Does he romanticise those times now?

“Of course! I’m now 15 years away from having to think that. I’m not on the street. I was actually in Stockwell the other day and I burst out in tears when I saw my school. And the place is still relatively the same: the same skate park, the same off licence, bloody people still getting killed in the off licences …”

Roots has spent the last decade or so living a much more domesticated life in Esher, Surrey. His chief concerns now are fatherhood (he used his kids as a soundboard for Bleeds); cooking (“not to celebrity chef standard”) and gardening (“I’ve just bought a winter cherry today, but we’ve got to stop the birds from eating the bloody cherries.”). He refers to this new life on the track One Thing, with the line: “Ambles over, no Land Rover / So what the heck are you doing in Surrey?”

How often do people ask him that?

“Never,” he says, before suggesting the opposite. “Just don’t act surprised! I’ve been here in Esher for 12 years, you’re going to see me in Esher some time – don’t fucking double take. Just come up and say hello … then be off. And no, I don’t look like that video, because that video was 15 years ago.”Back in 2005, Smith confessed to be worrying about remaining a relevant force in hip-hop: “I don’t want to become anybody’s coffee table project,” he said. “I’m 32. In music terms, I’m an old man.”

A decade on, happily settled into middle age, has this fear grown or passed? “Now I don’t care,” he says. “Fuck it, I can be coffee table now! I haven’t got there yet, though. I’ve not managed to make the most anodyne, David Guetta, sensible music, but at some point I’m gonna embrace that.” His voice loudens: “So you tell them, tell them all! David Guetta! Bloody Calvin Harris! I’m up for writing, I’ve got some wicked hooks for you!”

Suddenly, he loses focus, his eyes dart across the room. “Oh look,” he says, distracted by a piece of long-forgotten studio kit. “I haven’t used this for years. An old reverb unit, great for making snares. Shit, I better tell ’em.” He leaves the room.

I sit for a few minutes and wonder if Smith’s coming back.
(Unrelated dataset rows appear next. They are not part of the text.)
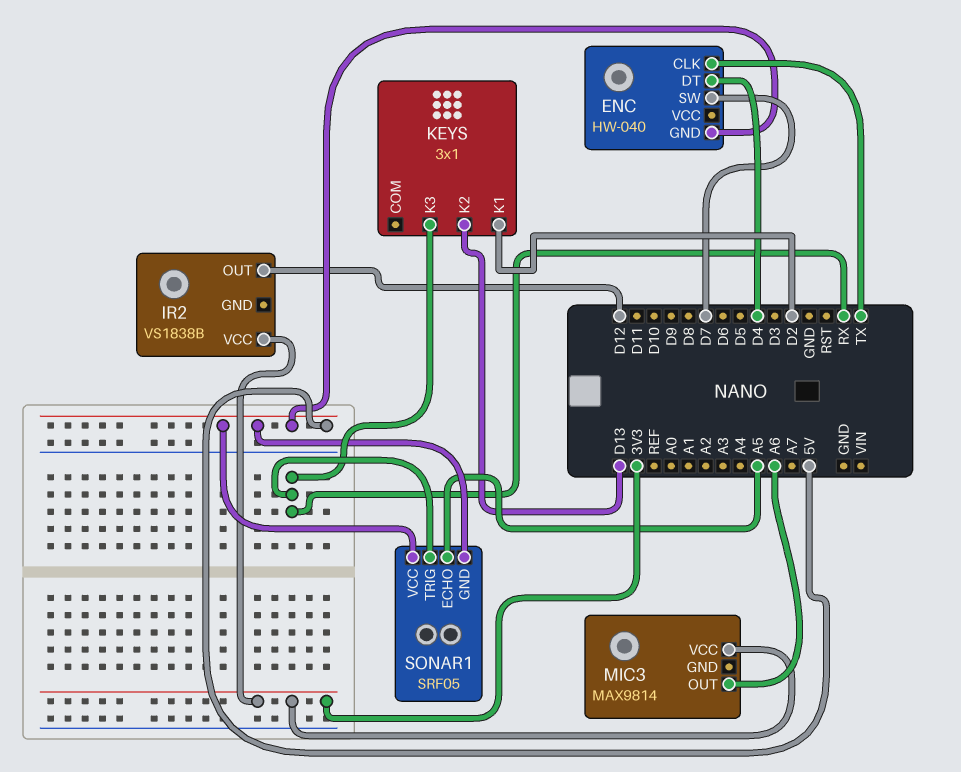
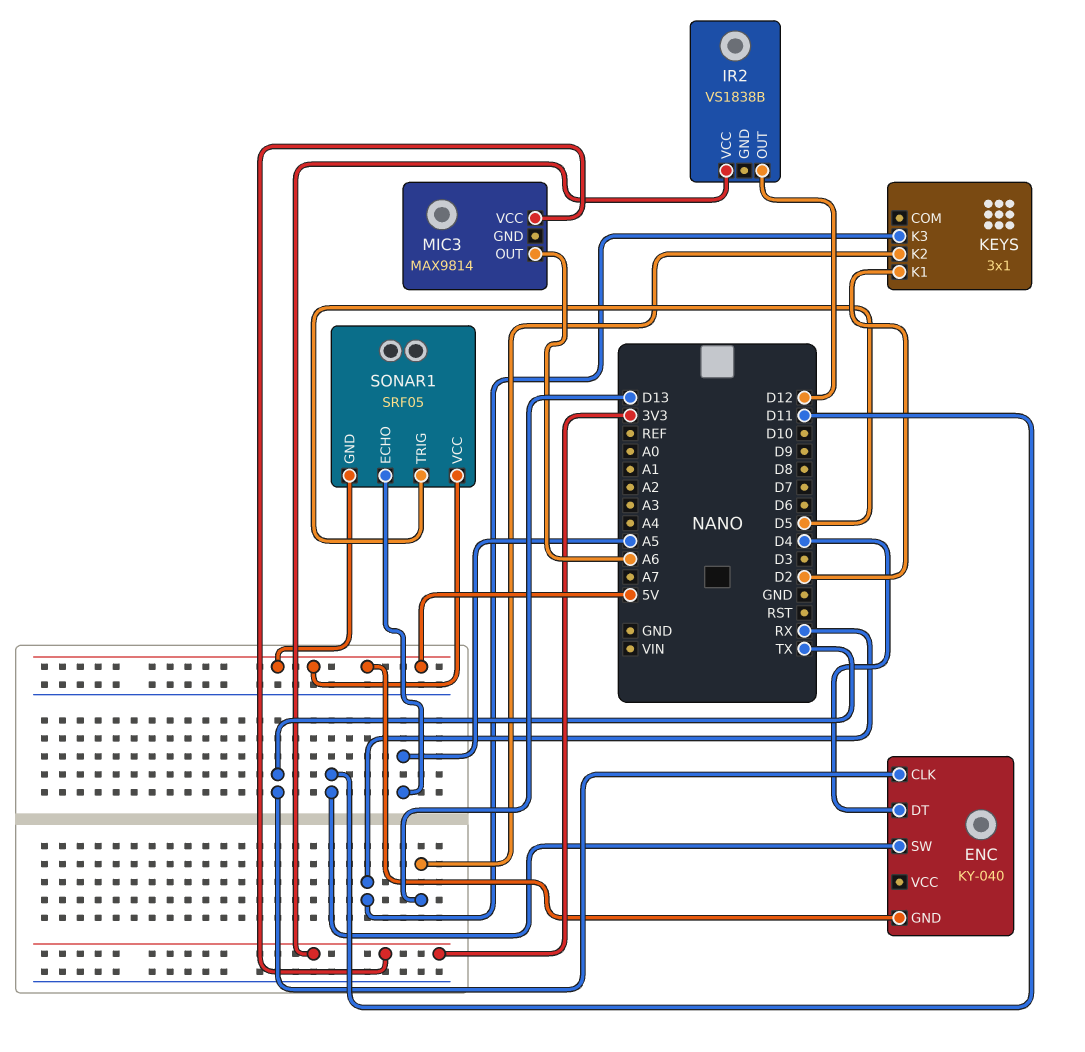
ENC: HW-040 -> KY-040
ENC pin SW: D7 -> D11
SONAR1 pin TRIG: RX -> D5

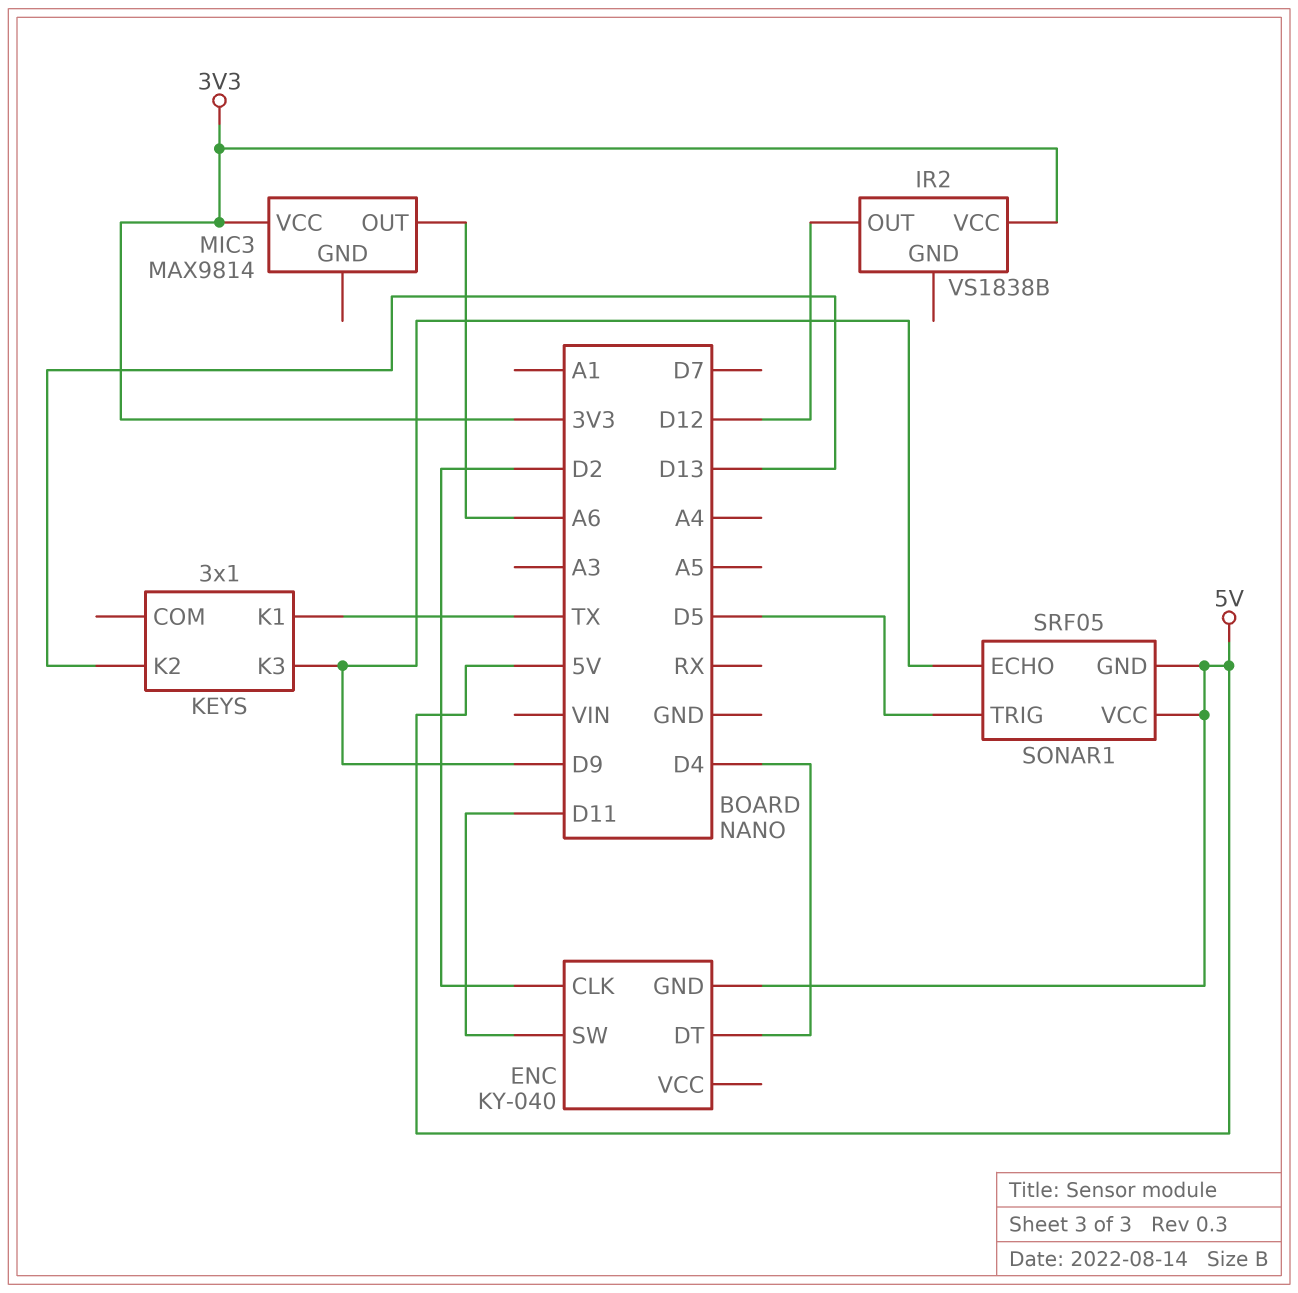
ENC pin CLK: TX -> D2
KEYS pin K1: D2 -> TX
KEYS pin K3: RX -> D9
SONAR1 pin ECHO: A5 -> D9

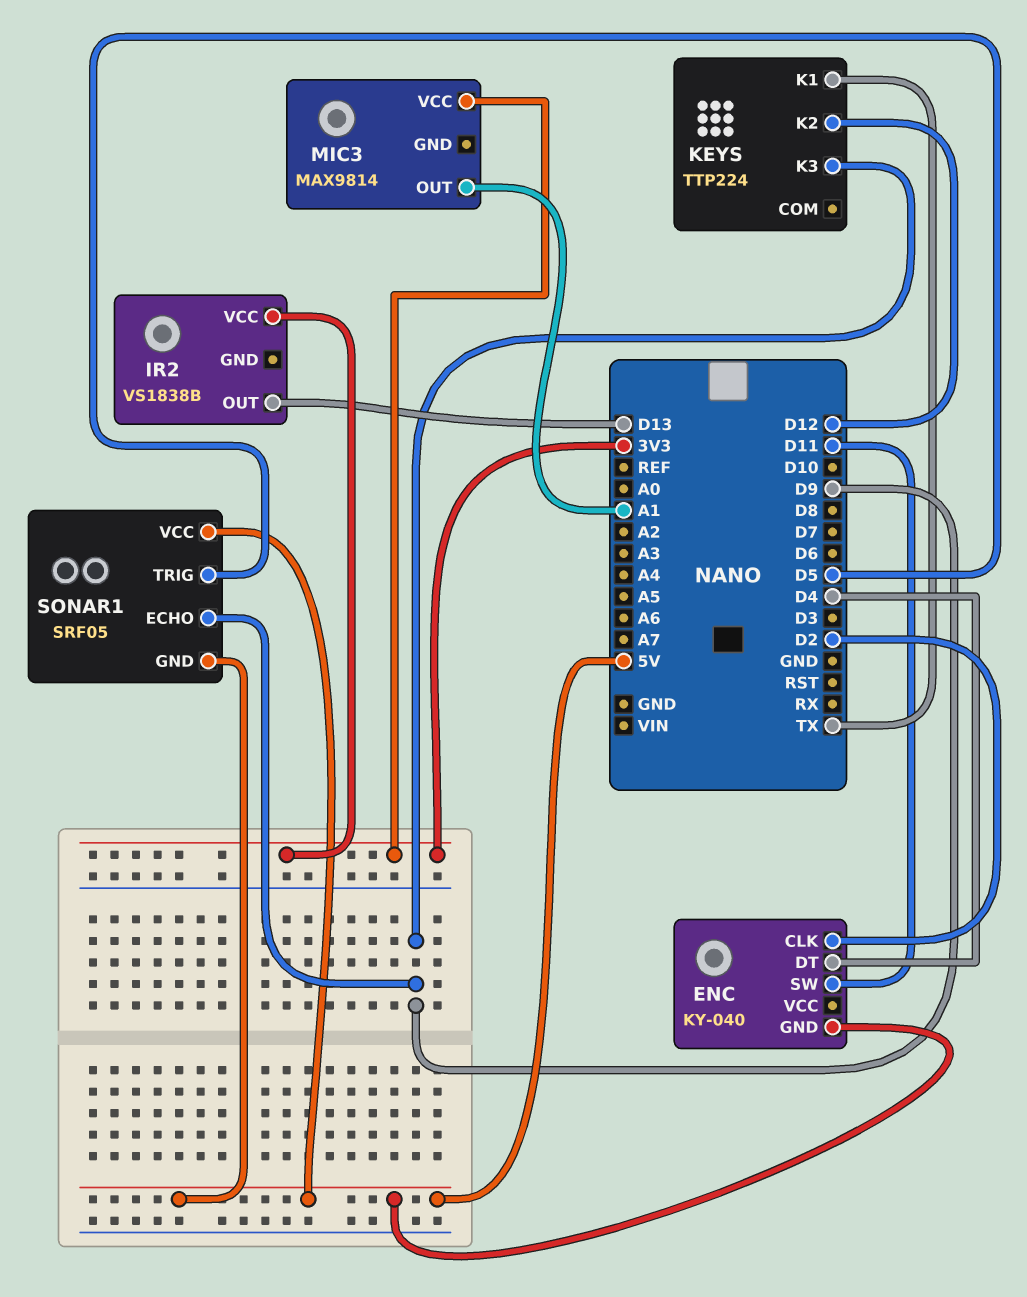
IR2 pin OUT: D12 -> D13
KEYS: 3x1 -> TTP224
KEYS pin K2: D13 -> D12
MIC3 pin OUT: A6 -> A1

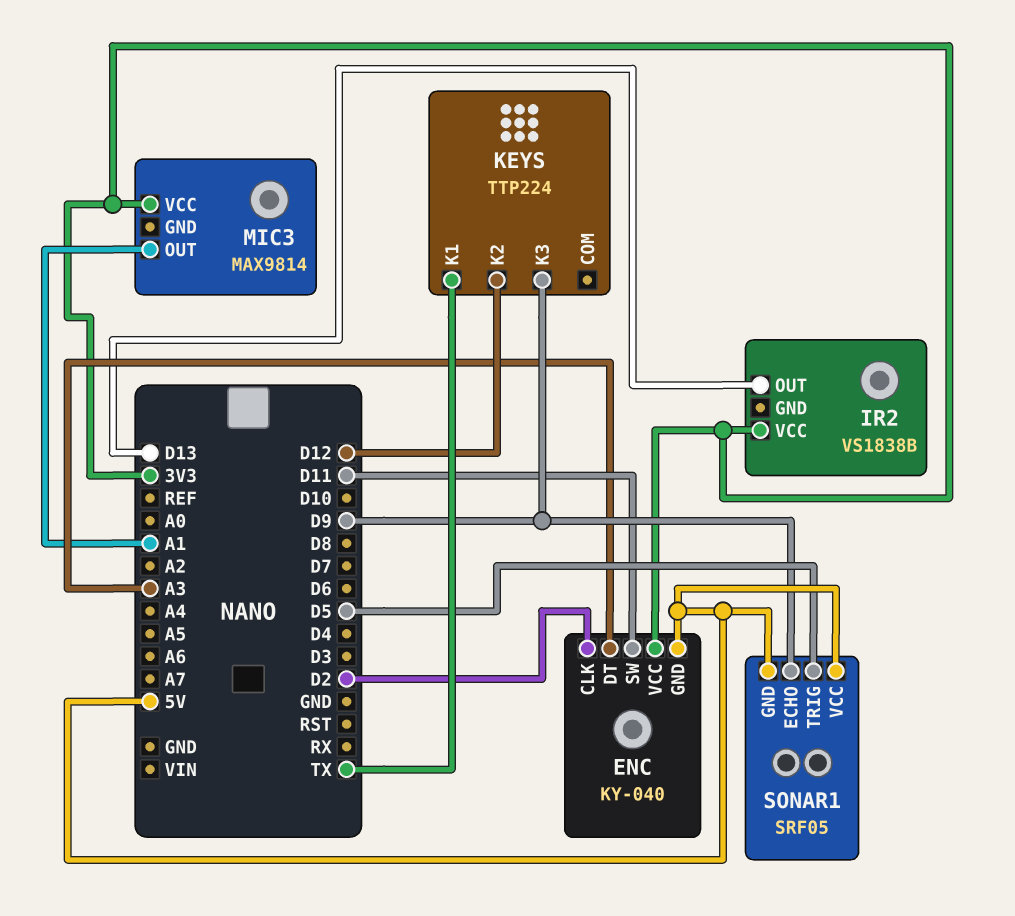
ENC pin DT: D4 -> A3
ENC pin VCC: none -> 3V3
He eventually reappears and plonks himself back down but I’m sensing it’s time to wrap things up. I ask a final question about his father, who was once a Pentecostal church preacher, and someone Smith has cited as an influence on his own style of rapping.

“My dad was so particular about voice projection, just in everyday conversation,” he says. “You couldn’t just,” – he mumbles something under his breath – “because he’d say: ‘Speak up! Address the situation properly!’”

He launches into a full impression of his dad, his voice booming: “‘In the morning you say: ‘Good morning!’ In the afternoon you say: ‘Good afternoon!’ That’s not very modern for a boy living in Stockwell, a modern place, modern thinking. But he always hated the way I spoke. Using slang words. Said it wasn’t quite right.”

It seems to tie together with what Smith said at the start of the interview, about wanting to make a record that he could be proud to play at his son’s school. Did he also want to make a record his dad could be proud of?

“Yeah, there is a link,” he agrees. “Before, I was on a Thom Yorke thing, don’t tell anybody anything, paint the emotions with whatever you paint them with. Now it’s more a thing to show off the language, to be clean and clear with the linguistic projections. It’s not just a record for the sake of it. It’s supposed to take your mind on a really weird and wonderful journey.”

After an hour in his company, I’ve no doubt that Roots Manuva is a master of that.